続いて長谷井監督がフィリピンに興味を持ったきっかけを、「ある友人が撮ったモノクロのスモーキーマウンテンの写真を見て、行ってみたいという好奇心が芽生えた。実際は、彼が捉えた美しさとは違った美しさ、特に子供の力に魅了された。かっこいいと思うと同時に、この美しさを他の人と分かち合いたいなと感じた。」と語り、加瀬さんは「最初に撮ったフィリピンの短編は、とても衝撃的でした。その次の作品には今作にも出ているピーターが出演しているね。だから『ブランカとギター弾き』は僕にとって、ある意味では繋がっている。フィリピンに行って、スラムの人に出会って、宏紀くんはきっと何かが吹っ切れたんだね。具体的に何があったのか気になるな。」と質問。長谷井監督はそれに答えて「ある時、サーフィンしている子どもがいたんだけど、なんとサーフボードが冷蔵庫の蓋だったんだよね。その自由さとかエネルギーとか、サーフボードを手に入れて波に乗るっていう発想ではなくて、そこに冷蔵庫の蓋があったから波に乗る、という行為に衝撃を受けたんだよ。」とスモーキーマウンテンで出会った少年を振り返った。
実際に撮影が始まると、様々な困難はあったが、「結局はその前にある波に乗るか?乗らないか?だよね。」と長谷井監督は話す。「クライマックスのブランカが泣いて笑うという演技は、やはり11歳の女の子には難しいことだった。そのシーンは最終日に撮ったんだけど、カメラを回しっぱなしにしたまんま、助監督が「今回の撮影を振り返って」という思い出話を、ブランカ役のサイデル(・ガブテロ)にするんだ。すると、彼女は思い余って涙が出ちゃう。でも、同時に笑いは起きない。そんな中、スタッフのみんなが彼女を囲んで歌って踊り始めた。ジョークを交えたりしてね。とても良い雰囲気だった。そして、とうとうサイデルが笑いだすんだよね。僕自身は、こんなに幸せなことないって思って。なかなかカットがかけられなかった(笑)」と撮影中のエピソードを振り返った。
加瀬さんも自らの経験を振り返り、「映画ってひとりではできないし、演技経験があっても無くても一緒だと思う。
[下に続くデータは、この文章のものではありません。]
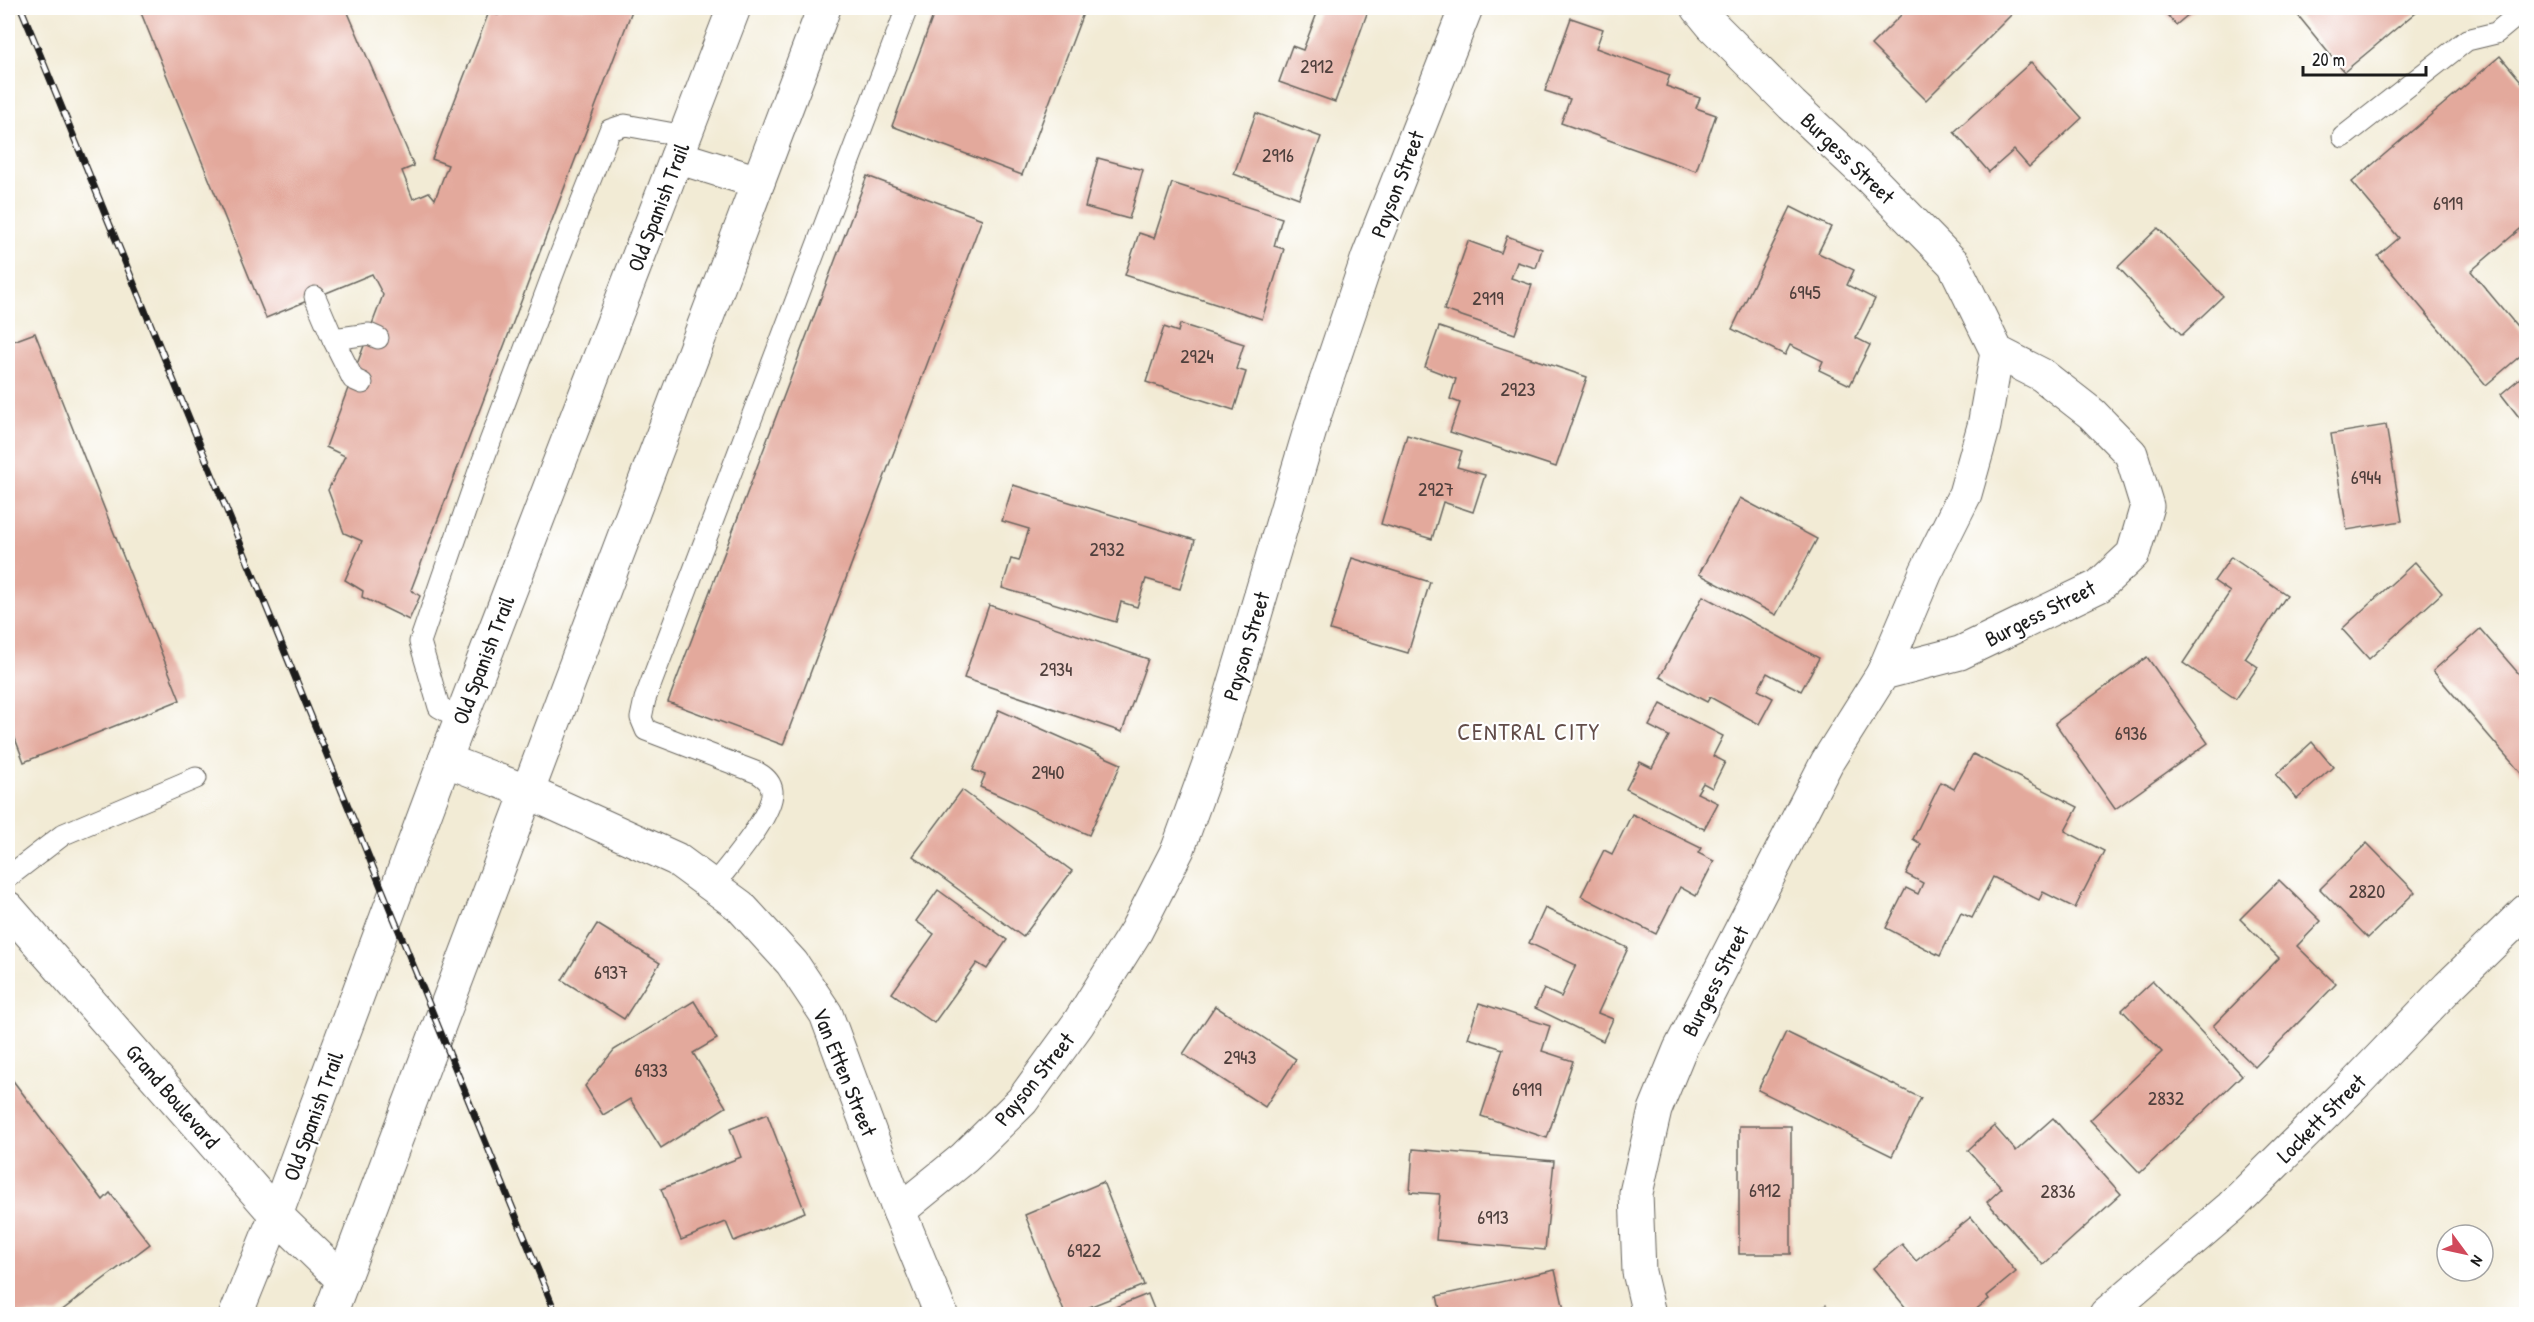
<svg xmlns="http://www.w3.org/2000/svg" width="2534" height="1322" font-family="'Patrick Hand',sans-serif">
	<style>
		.building { fill: #e3a99c }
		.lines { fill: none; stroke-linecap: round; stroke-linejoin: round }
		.service-casing { stroke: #67645d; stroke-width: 23 }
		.minor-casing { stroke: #67645d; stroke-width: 35 }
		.tertiary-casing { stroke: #67645d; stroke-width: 35 }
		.primary-casing { stroke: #67645d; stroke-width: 35 }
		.service { stroke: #fff; stroke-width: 21 }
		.minor { stroke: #fff; stroke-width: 33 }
		.tertiary { stroke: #fff; stroke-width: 33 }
		.primary { stroke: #fff; stroke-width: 33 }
		.rail-casing { stroke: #1c1c1c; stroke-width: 7 }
		.rail { stroke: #fff; stroke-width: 4.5; stroke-dasharray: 14; stroke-linecap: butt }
		.labels { text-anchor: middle; stroke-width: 4.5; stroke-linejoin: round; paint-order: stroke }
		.number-label { font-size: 20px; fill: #4e3f3c }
		.street-label { font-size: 22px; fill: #1c1c1c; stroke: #fff }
		.neighbourhood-label { font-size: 24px; letter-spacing: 1.5px; fill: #624d49; stroke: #fff }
	</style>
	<rect width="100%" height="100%" fill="#fff"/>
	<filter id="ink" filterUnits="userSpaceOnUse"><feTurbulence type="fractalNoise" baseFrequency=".0167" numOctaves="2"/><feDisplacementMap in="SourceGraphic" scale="12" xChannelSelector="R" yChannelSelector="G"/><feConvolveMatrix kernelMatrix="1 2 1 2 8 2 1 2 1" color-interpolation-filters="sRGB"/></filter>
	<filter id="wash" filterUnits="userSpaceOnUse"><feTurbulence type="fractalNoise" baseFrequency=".008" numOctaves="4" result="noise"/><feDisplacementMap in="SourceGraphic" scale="24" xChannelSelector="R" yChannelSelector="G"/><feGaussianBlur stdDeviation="1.35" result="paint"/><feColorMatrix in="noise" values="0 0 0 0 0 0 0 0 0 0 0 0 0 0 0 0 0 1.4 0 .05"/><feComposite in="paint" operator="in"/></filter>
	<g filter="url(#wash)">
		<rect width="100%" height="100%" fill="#f2ebd5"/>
		<g id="blocks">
			<g class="building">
				<path d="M139 8H346L414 166 402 171 413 199 429 192 435 199 448 165 432 159 489 12 498 15 501 8H633L411 590 420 596 409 620 362 597 363 591 345 580 362 541 344 533 328 490 345 456 326 447 383 295 372 274 266 318Z"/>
				<path d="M936 8H1085L1022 175 892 126Z"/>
				<path d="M1319 8H1369L1335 102 1279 82 1292 46 1303 50Z"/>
				<path d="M1908 8H2018L1926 100 1871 45Z"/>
				<path d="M2161 8H2196L2176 25Z"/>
				<path d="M2292 8H2412L2416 12 2344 72Z"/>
				<path d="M1571 18 1603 29 1596 48 1670 75 1666 86 1700 98 1696 108 1716 115 1696 171 1561 123 1570 99 1545 91Z"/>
				<path d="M2500 56 2526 87V224L2471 271 2526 337V351L2486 385 2378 256 2399 238 2352 182Z"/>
				<path d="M2031 62 2082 118 2029 167 2014 150 1989 172 1954 132Z"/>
				<path d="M1256 113 1321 137 1299 198 1234 174Z"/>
				<path d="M1098 158 1143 170 1129 219 1085 207Z"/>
				<path d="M867 176 982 219 783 745 668 702Z"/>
				<path d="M1172 183 1282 218 1274 246 1284 249 1262 319 1125 275 1139 233 1154 238Z"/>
				<path d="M1791 207 1831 227 1818 253 1854 270 1847 285 1875 299 1856 338 1870 345 1850 385 1819 370 1823 361 1790 345 1785 355 1732 329Z"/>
				<path d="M2158 228 2223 296 2182 335 2118 267Z"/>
				<path d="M1507 236 1542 249 1536 268 1517 262 1511 278 1532 285 1515 334 1444 310 1468 241 1501 253Z"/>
				<path d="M1180 324 1244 344 1236 369 1246 372 1234 410 1146 382 1164 327 1178 332Z"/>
				<path d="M1439 327 1587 377 1556 467 1450 432 1460 403 1450 399 1456 379 1425 367Z"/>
				<path d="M35 333 180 700 24 762 8 720V343Z"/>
				<path d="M2526 373V426L2501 394Z"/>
				<path d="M2386 425 2402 521 2347 530 2331 434Z"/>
				<path d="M1407 435 1462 451 1457 467 1485 475 1473 512 1443 502 1432 539 1381 524Z"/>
				<path d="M1013 485 1195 540 1180 589 1146 579 1137 607 1121 602 1116 622 1002 588 1011 559 1019 561 1029 529 1002 521Z"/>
				<path d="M1740 498 1817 539 1776 615 1699 574Z"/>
				<path d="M2231 557 2287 595 2245 658 2258 667 2236 699 2183 663 2230 592 2214 581Z"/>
				<path d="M1352 558 1430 582 1408 653 1330 630Z"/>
				<path d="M2415 562 2442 593 2369 659 2342 629Z"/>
				<path d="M1703 596 1819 658 1801 691 1767 673 1758 690 1773 698 1759 724 1710 697 1707 702 1660 677Z"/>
				<path d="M989 605 1148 659 1122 732 964 678Z"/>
				<path d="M2480 629 2526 682V779L2433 671Z"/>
				<path d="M2147 657 2208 743 2115 809 2055 723Z"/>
				<path d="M1661 704 1723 736 1713 756 1725 762 1712 788 1703 783 1697 793 1718 803 1704 829 1626 789 1640 762 1652 768 1669 736 1649 726Z"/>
				<path d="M999 710 1121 764 1089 835 980 787 985 775 973 770Z"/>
				<path d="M2312 742 2333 767 2297 799 2276 775Z"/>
				<path d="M1973 754 2078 807 2065 831 2104 851 2075 908 2043 892 2039 900 1993 877 1972 918 1961 913 1940 956 1886 928 1906 888 1918 894 1923 883 1906 874 1921 844 1913 839 1941 782 1954 789Z"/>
				<path d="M962 790 1072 871 1023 937 913 856Z"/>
				<path d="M1632 814 1701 848 1698 853 1714 861 1696 896 1680 887 1656 934 1581 896 1604 850 1612 854Z"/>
				<path d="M2367 843 2415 892 2368 938 2320 889Z"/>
				<path d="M2279 880 2321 921 2297 946 2336 984 2255 1067 2213 1026 2279 958 2240 919Z"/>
				<path d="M938 890 1007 940 987 969 977 963 934 1023 892 993 934 934 916 921Z"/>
				<path d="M1545 908 1628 948 1598 1013 1613 1019 1603 1041 1535 1008 1544 989 1561 997 1576 965 1529 943Z"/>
				<path d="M597 924 660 963 624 1019 562 980Z"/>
				<path d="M2153 981 2242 1075 2140 1173 2090 1120 2162 1052 2122 1010Z"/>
				<path d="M694 1001 717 1039 693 1053 726 1107 661 1148 630 1099 603 1115 585 1086 614 1050Z"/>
				<path d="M1479 1003 1550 1026 1542 1051 1573 1061 1547 1138 1481 1116 1503 1049 1468 1038Z"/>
				<path d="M1215 1006 1296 1059 1265 1107 1183 1054Z"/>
				<path d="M1786 1032 1921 1098 1892 1156 1758 1090Z"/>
				<path d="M8 1074 103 1200 110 1193 150 1244 57 1314H8Z"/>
				<path d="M767 1114 805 1212 734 1241 726 1222 681 1240 661 1189 741 1157 730 1129Z"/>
				<path d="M2053 1118 2121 1194 2043 1265 1987 1202 2002 1188 1968 1150 1994 1126 2016 1151Z"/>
				<rect x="1739" y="1126" width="52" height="128"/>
				<path d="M1413 1149 1554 1161 1545 1250 1436 1240 1440 1194 1410 1192Z"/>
				<path d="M1103 1182 1144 1285 1072 1314H1065L1025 1215Z"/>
				<path d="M1971 1217 2016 1272 1987 1296 1989 1299 1970 1314H1911L1873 1268 1902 1244 1916 1261Z"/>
				<path d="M1555 1270 1565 1314H1441L1437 1296Z"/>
				<path d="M1148 1294 1156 1314H1098Z"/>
				<path d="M1826 1305 1833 1314H1813Z"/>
			</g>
		</g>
	</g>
	<g filter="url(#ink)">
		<use href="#blocks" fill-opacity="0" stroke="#67645d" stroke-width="1.5"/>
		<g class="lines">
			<defs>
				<g id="service">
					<path d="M2343 137 2467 40 2496 33 2526 8"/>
					<path d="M315 297 333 339"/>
					<path d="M362 383 353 379 333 339 369 334 378 338"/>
					<path d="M461 719 439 707 420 642 479 471 559 258 610 130 625 125 685 136"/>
					<path d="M8 877 64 834 196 778"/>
					<path d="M713 886C728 866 774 815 772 791 771 782 765 777 758 773L646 730 641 718 645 699 907 8"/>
				</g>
				<g id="minor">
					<path d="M1883 673 1926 572 1965 494 1984 426 1997 352"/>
					<path d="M445 760 528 792 676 859 740 906 792 963 826 1014 899 1211 941 1314"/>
					<path d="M899 1211 964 1158 1022 1101 1078 1024 1136 931 1178 849 1219 736 1313 420 1368 257 1466 8"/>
					<path d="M1649 1314 1639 1272 1636 1193 1655 1110 1680 1049 1827 762 1883 673 1960 653 2099 586 2133 554 2147 506 2131 454 2092 414 2042 375 1997 352 1954 264 1870 178 1792 105 1712 25 1698 8"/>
					<path d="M2106 1314 2231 1207 2356 1083 2449 986 2526 911"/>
				</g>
				<path id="tertiary" d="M8 908 276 1215 343 1280"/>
				<g id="primary">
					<path d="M677 157 758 182"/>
					<path d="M236 1314 276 1215 445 760 734 8"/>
					<path d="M330 1314 824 8"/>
				</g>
			</defs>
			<use href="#service" class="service-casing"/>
			<use href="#minor" class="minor-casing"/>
			<use href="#tertiary" class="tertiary-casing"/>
			<use href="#primary" class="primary-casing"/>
			<use href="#service" class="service"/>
			<use href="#minor" class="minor"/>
			<use href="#tertiary" class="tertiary"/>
			<use href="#primary" class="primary"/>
			<defs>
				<path id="rail" d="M21 8 556 1314"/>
			</defs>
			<use href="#rail" class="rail-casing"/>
			<use href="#rail" class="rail"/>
		</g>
	</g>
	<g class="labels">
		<g class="number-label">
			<text x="1317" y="73">2912</text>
			<text x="1278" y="162">2916</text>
			<text x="2448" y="210">6919</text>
			<text x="1805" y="299">6945</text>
			<text x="1488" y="305">2919</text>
			<text x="1197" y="363">2924</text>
			<text x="1518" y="396">2923</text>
			<text x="2366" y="484">6944</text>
			<text x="1436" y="496">2927</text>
			<text x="1107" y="556">2932</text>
			<text x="1056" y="676">2934</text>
			<text x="2131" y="740">6936</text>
			<text x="1048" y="779">2940</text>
			<text x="2367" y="898">2820</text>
			<text x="611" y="979">6937</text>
			<text x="1240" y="1064">2943</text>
			<text x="651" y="1077">6933</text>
			<text x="1527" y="1096">6919</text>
			<text x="2166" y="1105">2832</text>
			<text x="1765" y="1197">6912</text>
			<text x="2058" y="1198">2836</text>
			<text x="1493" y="1224">6913</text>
			<text x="1084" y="1257">6922</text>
		</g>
		<g class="street-label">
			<text transform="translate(1848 158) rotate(44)" y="8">Burgess Street</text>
			<text transform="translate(1397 184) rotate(-69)" y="8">Payson Street</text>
			<text transform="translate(658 207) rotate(-69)" y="8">Old Spanish Trail</text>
			<text transform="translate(2040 613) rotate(-27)" y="8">Burgess Street</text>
			<text transform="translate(1246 646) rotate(-73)" y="8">Payson Street</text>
			<text transform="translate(483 660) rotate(-69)" y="8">Old Spanish Trail</text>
			<text transform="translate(1715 981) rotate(-63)" y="8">Burgess Street</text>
			<text transform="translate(845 1072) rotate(68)" y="8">Van Etten Street</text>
			<text transform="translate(1034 1079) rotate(-51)" y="8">Payson Street</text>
			<text transform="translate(173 1096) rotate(49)" y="8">Grand Boulevard</text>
			<text transform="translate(313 1116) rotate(-70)" y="8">Old Spanish Trail</text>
			<text transform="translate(2321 1118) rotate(-45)" y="8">Lockett Street</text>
		</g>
		<g class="neighbourhood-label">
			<text x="1529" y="740">CENTRAL CITY</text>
		</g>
	</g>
	<rect width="2534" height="1322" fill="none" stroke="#fff" stroke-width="30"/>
	<g transform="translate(2465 1253) rotate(123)"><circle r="28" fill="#ffffff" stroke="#a4a4a4" stroke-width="1.5"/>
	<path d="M0-4.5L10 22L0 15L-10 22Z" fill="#d1495b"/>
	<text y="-9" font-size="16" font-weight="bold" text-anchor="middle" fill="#1c1c1c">N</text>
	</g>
	<path d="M2303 66v9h123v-9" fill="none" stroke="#1c1c1c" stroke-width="3"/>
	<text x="2312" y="66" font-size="18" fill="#1c1c1c" stroke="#ffffff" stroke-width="4.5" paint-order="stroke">20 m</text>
</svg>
泣くってシーンがあっても、周囲や自分がそういう雰囲気ではなかったら、やっぱりすっとは泣けないんだよね。経験があるからとか、技術があるからとは違う。人間が普段、涙を流す時って、“泣くもんか”や“泣きたくない”っていう気持ちがあるはずだし。だから、無理矢理に流した涙や笑いは、やっぱり画面の中でも見えかたが変わってくると思う。」と演技に関して語った。
長谷井監督は、今後の監督作品に関して聞かれ「沖縄でも撮影してみたい」と話し、加瀬さんも「俺も沖縄に行ったことがあるけど、この作品に出てくる子供たちと同じくらいパワーがすごい。撮影後に待ち伏せされていて、水鉄砲でビショビショにされた。俺もやられたのと同じくらいビショビショにし返したけど。(笑)」と沖縄での撮影のエピソードを振り返った。
20年来の友人であり、同い年である二人の話は大いに盛り上がり、最後に加瀬さんが「話し込んでしまってすみません。今日はありがとうございました。これからも長谷井宏紀を宜しくお願いします。」長谷井監督も「ご来場ありがとうございました。加瀬くんも来てくれてありがとうね。」と予定の30分を越えてイベントは幕を閉じた。